Saved entries:
○ ○ ○ ○
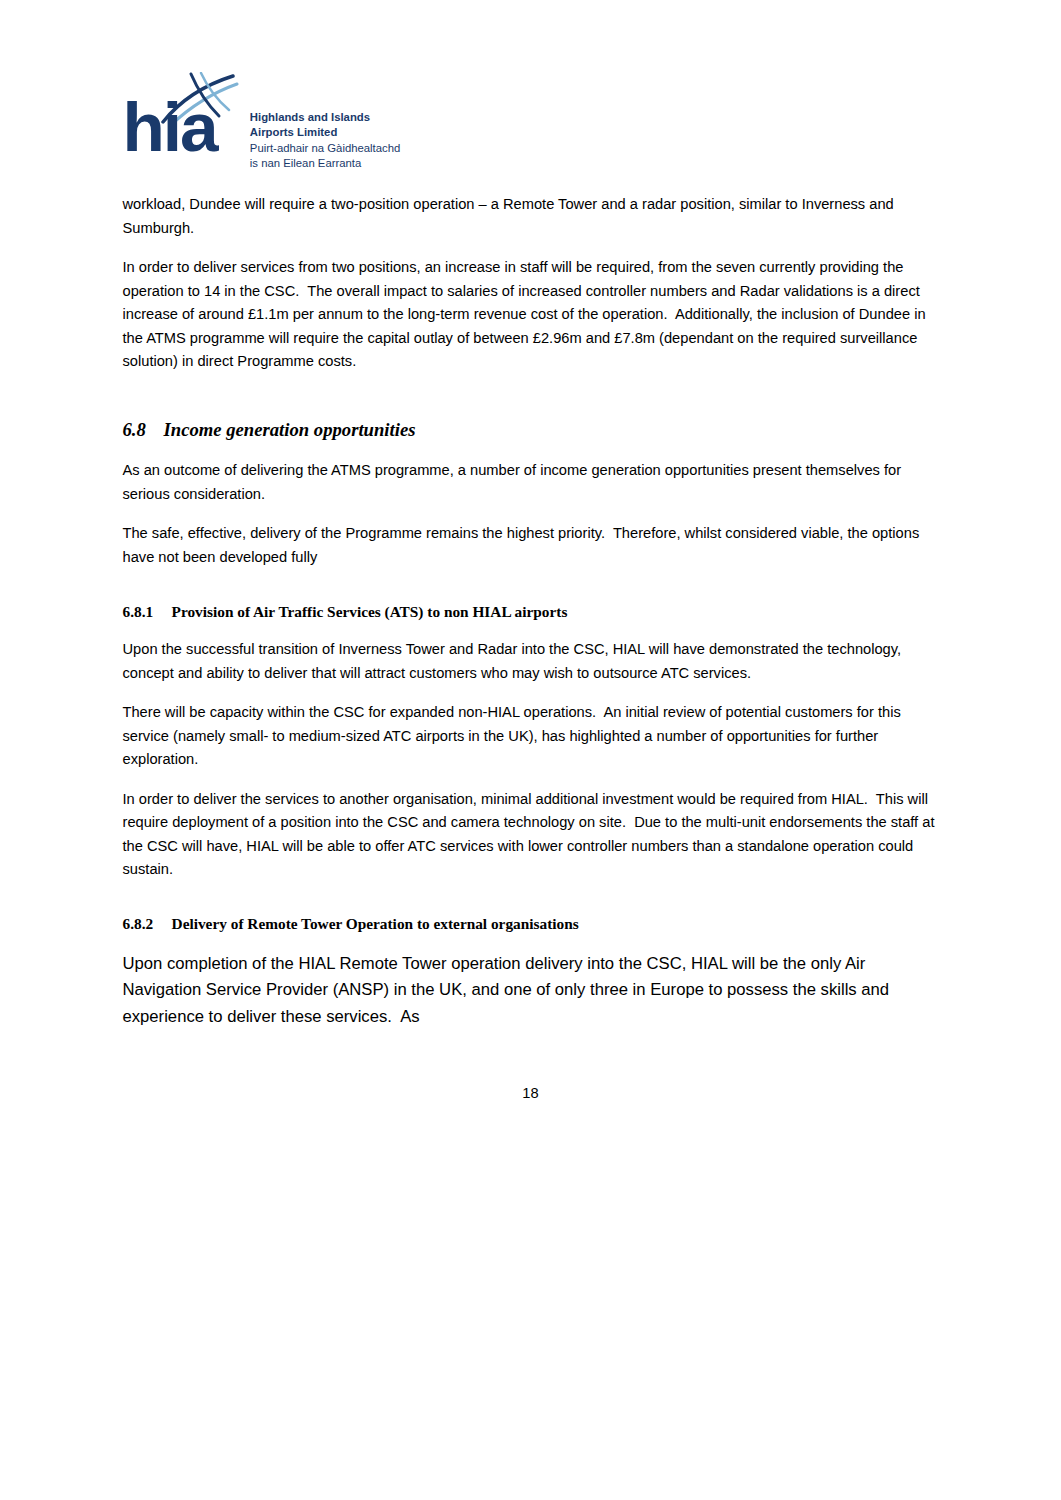hia
Highlands and Islands
Airports Limited
Puirt-adhair na Gàidhealtachd
is nan Eilean Earranta
workload, Dundee will require a two-position operation – a Remote Tower and a radar position, similar to Inverness and Sumburgh.
In order to deliver services from two positions, an increase in staff will be required, from the seven currently providing the operation to 14 in the CSC. The overall impact to salaries of increased controller numbers and Radar validations is a direct increase of around £1.1m per annum to the long-term revenue cost of the operation. Additionally, the inclusion of Dundee in the ATMS programme will require the capital outlay of between £2.96m and £7.8m (dependant on the required surveillance solution) in direct Programme costs.
6.8 Income generation opportunities
As an outcome of delivering the ATMS programme, a number of income generation opportunities present themselves for serious consideration.
The safe, effective, delivery of the Programme remains the highest priority. Therefore, whilst considered viable, the options have not been developed fully
6.8.1 Provision of Air Traffic Services (ATS) to non HIAL airports
Upon the successful transition of Inverness Tower and Radar into the CSC, HIAL will have demonstrated the technology, concept and ability to deliver that will attract customers who may wish to outsource ATC services.
There will be capacity within the CSC for expanded non-HIAL operations. An initial review of potential customers for this service (namely small- to medium-sized ATC airports in the UK), has highlighted a number of opportunities for further exploration.
In order to deliver the services to another organisation, minimal additional investment would be required from HIAL. This will require deployment of a position into the CSC and camera technology on site. Due to the multi-unit endorsements the staff at the CSC will have, HIAL will be able to offer ATC services with lower controller numbers than a standalone operation could sustain.
6.8.2 Delivery of Remote Tower Operation to external organisations
Upon completion of the HIAL Remote Tower operation delivery into the CSC, HIAL will be the only Air Navigation Service Provider (ANSP) in the UK, and one of only three in Europe to possess the skills and experience to deliver these services. As
18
○ ○ ○ ○
THE TASK:
Search the records above for "opportunities" and copy every line that has it.

RESULT OF THE TASK:
6.8 Income generation opportunities
As an outcome of delivering the ATMS programme, a number of income generation opportunities present themselves for serious consideration.
There will be capacity within the CSC for expanded non-HIAL operations. An initial review of potential customers for this service (namely small- to medium-sized ATC airports in the UK), has highlighted a number of opportunities for further exploration.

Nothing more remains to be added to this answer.